Роксана Владимировна день за днём налегала, налегала на ступню, потом наложила гипс. Когда его сняли, стопа снова сделалась "конской". Скрип радовался, что хотя бы "обошлось без ножа". Он узнал, что стало с девочкой, которую тоже прооперировал профессор Попов, и подумал - до чего же здорово он спасся! Девочку после операции привели к профессору, а она и скажи: нога стала вдруг подгибаться ни с того, ни с сего... Тогда профессор вырезал ей коленную чашечку - нога больше не подгибается. Не сгибается совсем. Прежде девочка ходила с клюшкой, теперь - только на костылях, с трудом перебрасывая прямую негнущуюся ногу.

18

Скрипу ходить бы, ходить - упражнять ноги, а его опять целыми днями держат на вытяжении.
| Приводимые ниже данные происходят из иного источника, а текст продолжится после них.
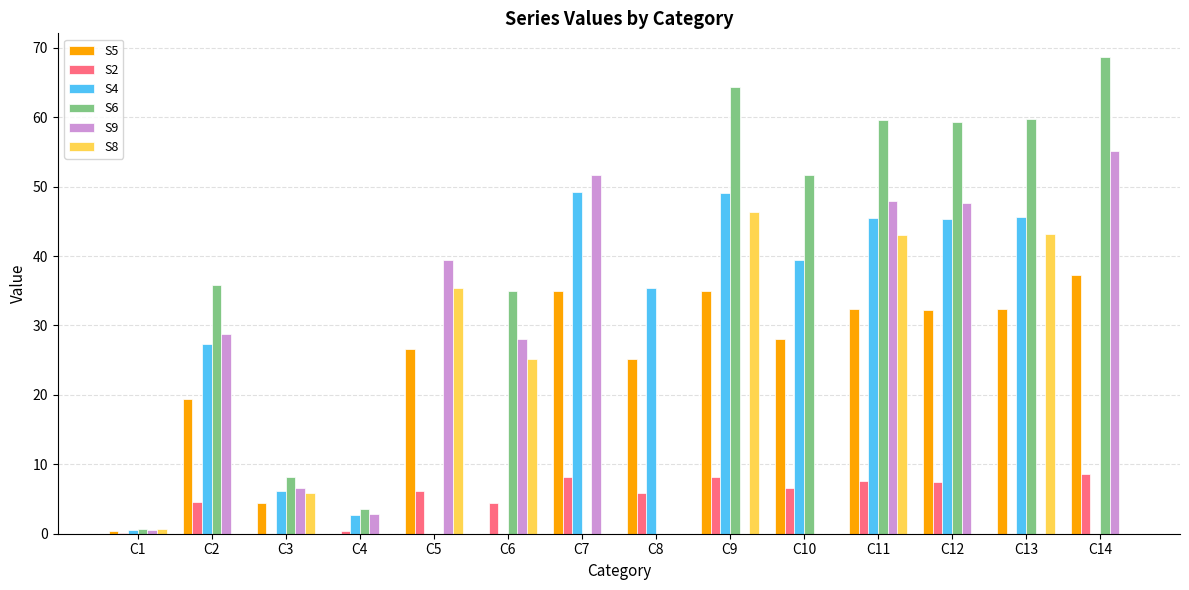

What is the sum of all S6 values?

446.6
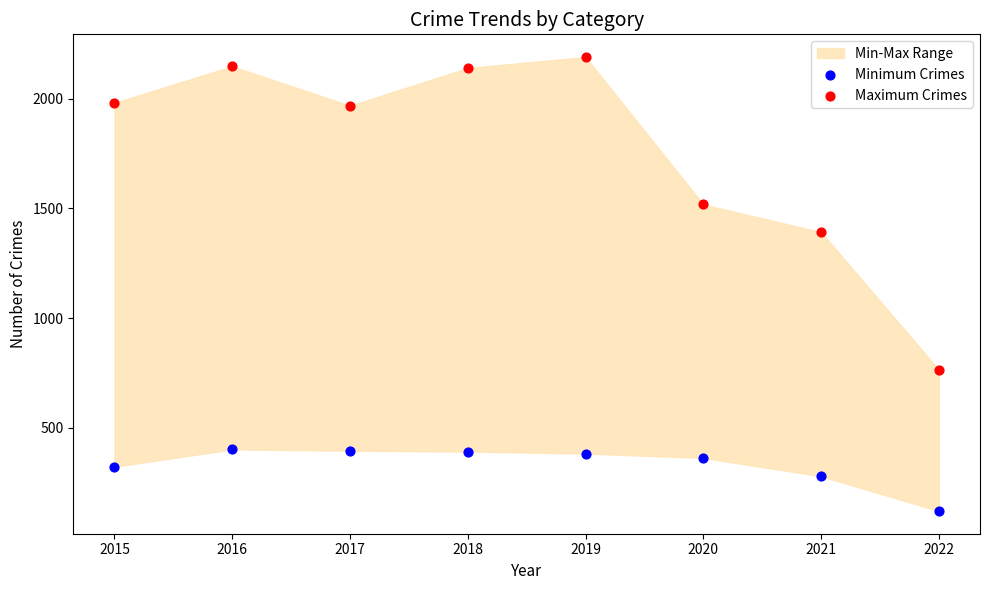

Which series reaches the maximum Y coordinate?

Maximum Crimes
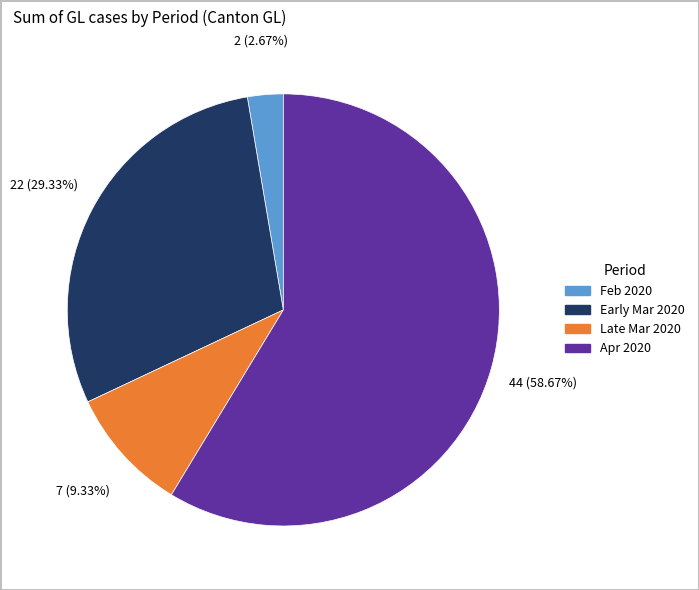

Count the number of slices in the pie.

4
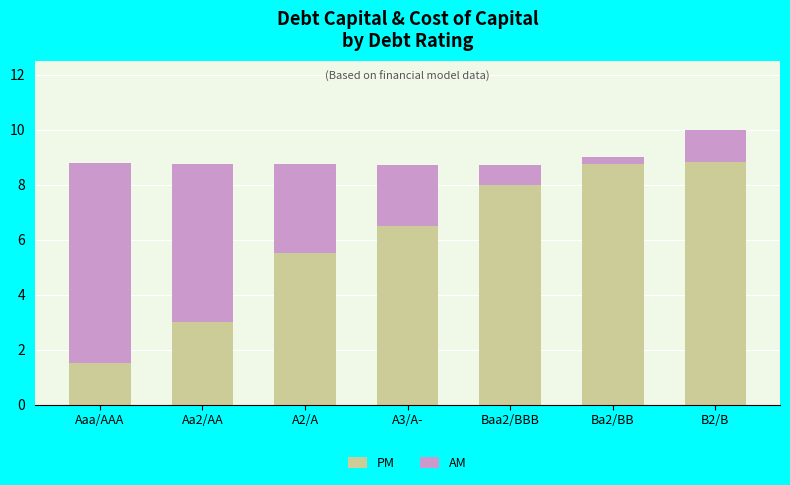

Read the PM value at B2/B.

8.8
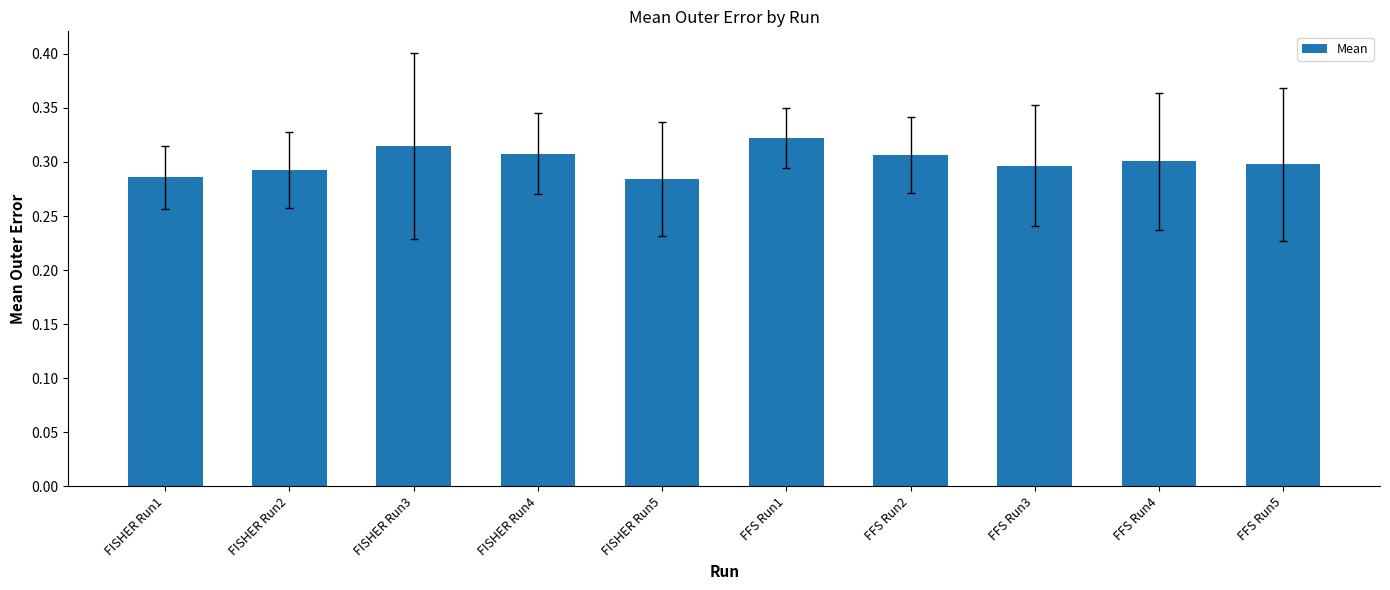

Which has a higher value, FFS Run5 or FISHER Run3?

FISHER Run3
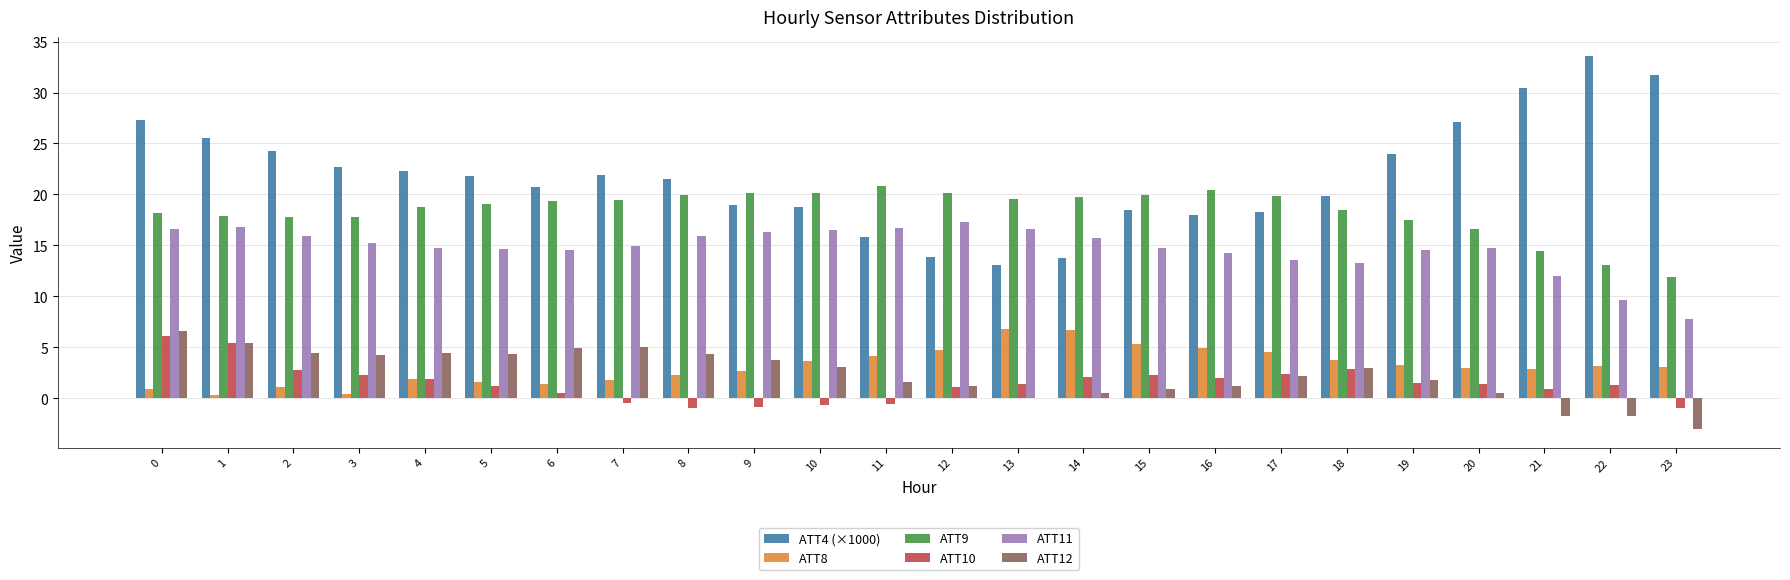

Which series has the largest total across all categories?

ATT4 (×1000)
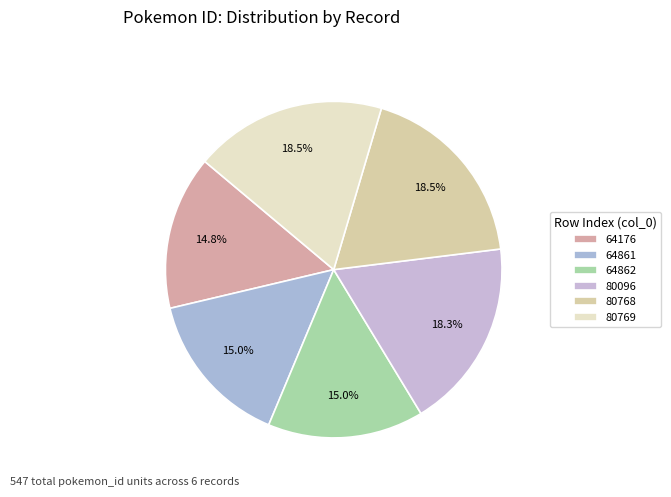

Is 80768 the majority of the pie?

No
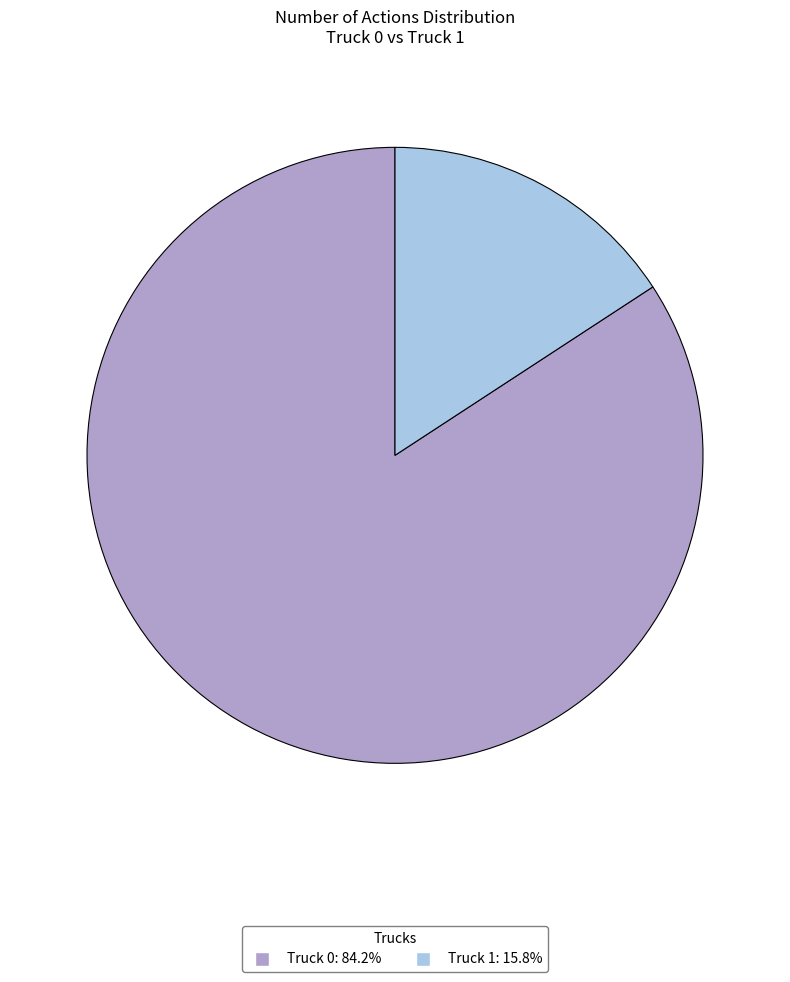

Is Truck 1 the majority of the pie?

No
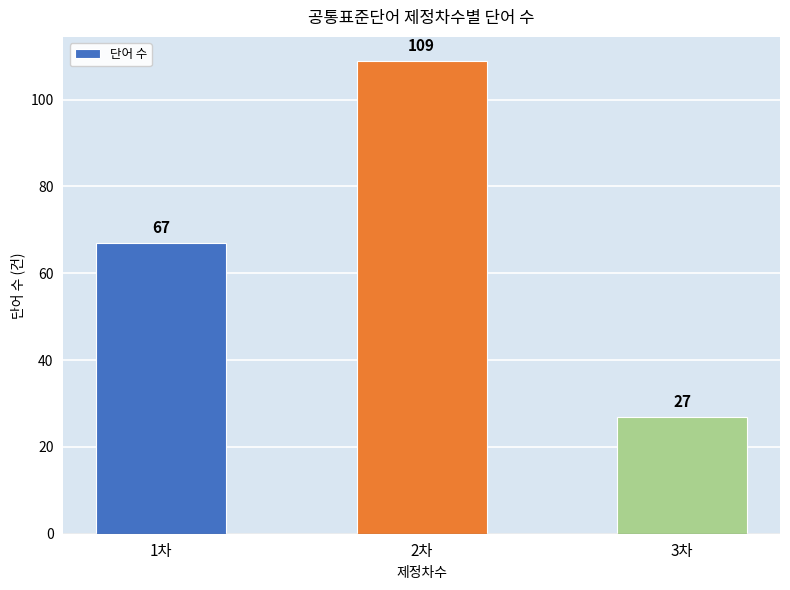

What is the difference between the values at 3차 and 2차?

82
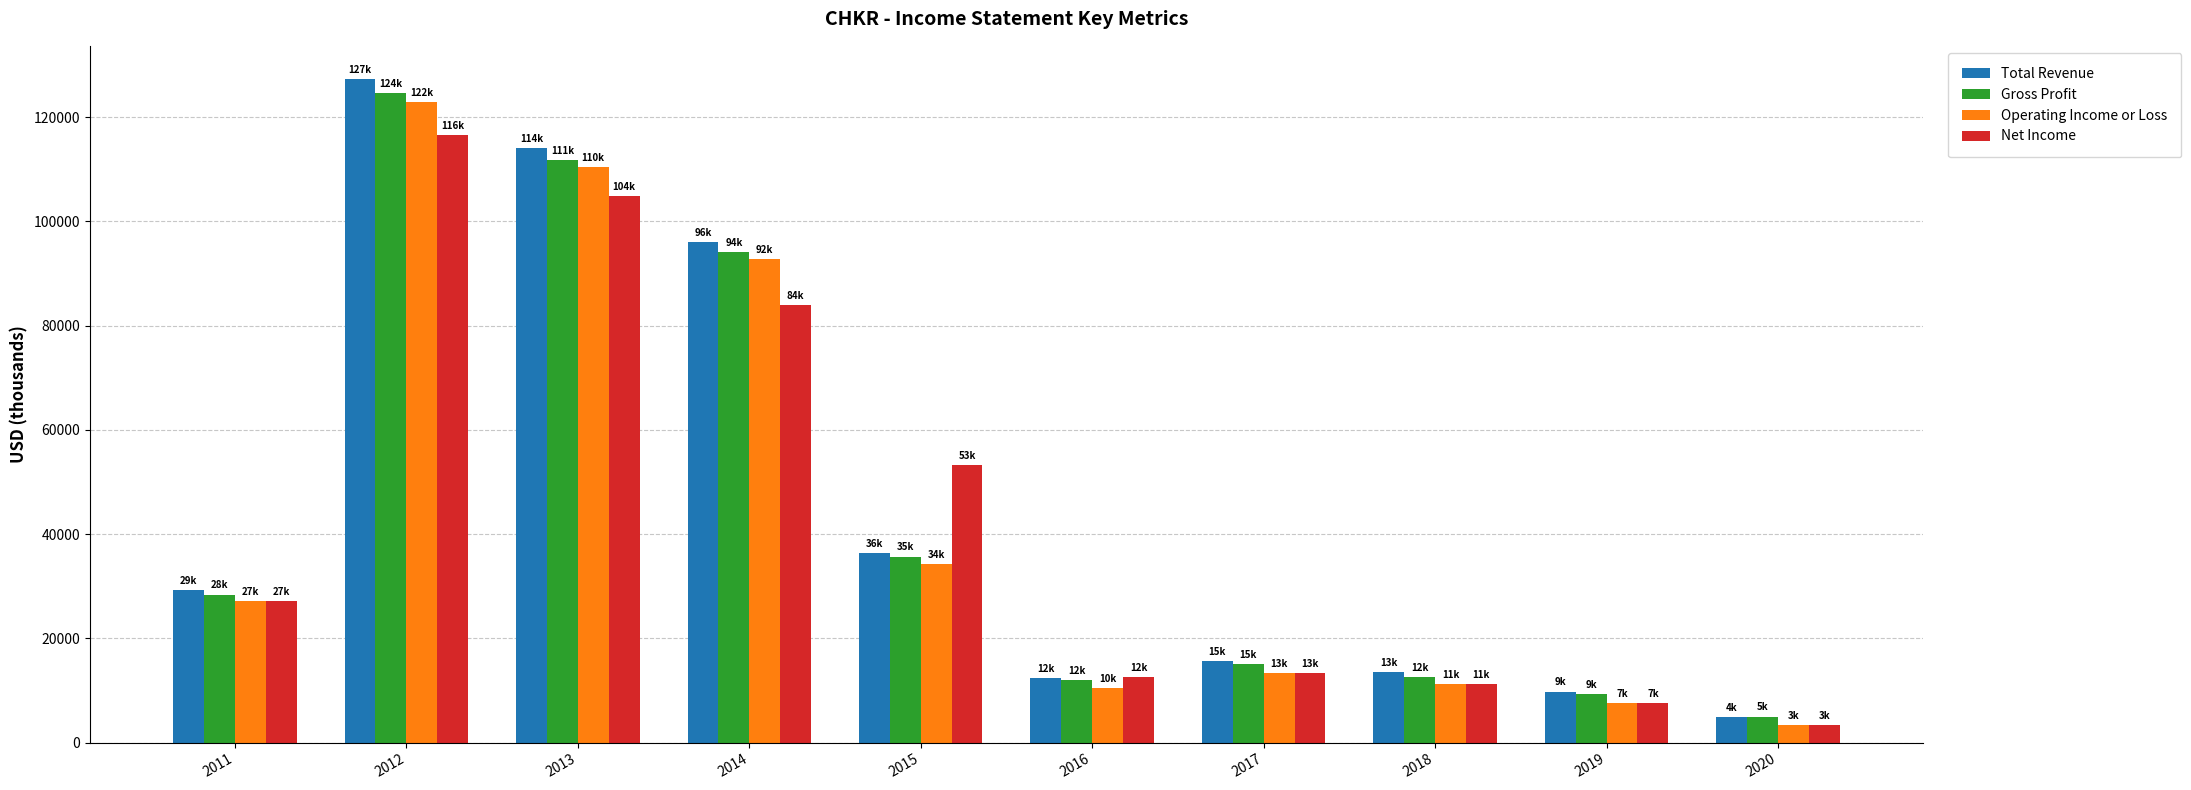

At which category is the sum across all series the highest?

2012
На дворе давно уже зима. Ему это известно потому, что щели на окнах заклеены бумагой, а на стёклах - белые узоры. Когда они сходят, видны мелькающие снежинки. Но часто окна не оттаивают весь день. Как-то няня Люда сказала: - Сегодня тридцать два градуса. Светлана прибегла - красней помидора! Глаза горят! Но это уж не от мороза... - А от чего? - Сашка-король отвратительно осклабился. - Как она жопой играет! Долбится, как мышь! - няня Люда прыснула. Сестра Светлана влетает в палату, халат шуршит и хрустит на ней, точно его накачивают насосом. Коклета радостно уставился на неё: - Доброе утро, тётя Лана! - Кто, кто? Лана? - сказала она воркующим голосом, улыбнулась. - Лань... Красивое животное! Молодец! - Чай, жених есть? - спросил Коклета. - Какой любознательный! - Женихуетесь? - спросил снова. - Ещё как жених-хуются! - воскликнул король, ухмыльнулся страшной харей. - Р-рразговорчики, Слесарев! - сестра Светлана рассерженно крутнула к нему голову: меднокрасные локоны так и взметнулись.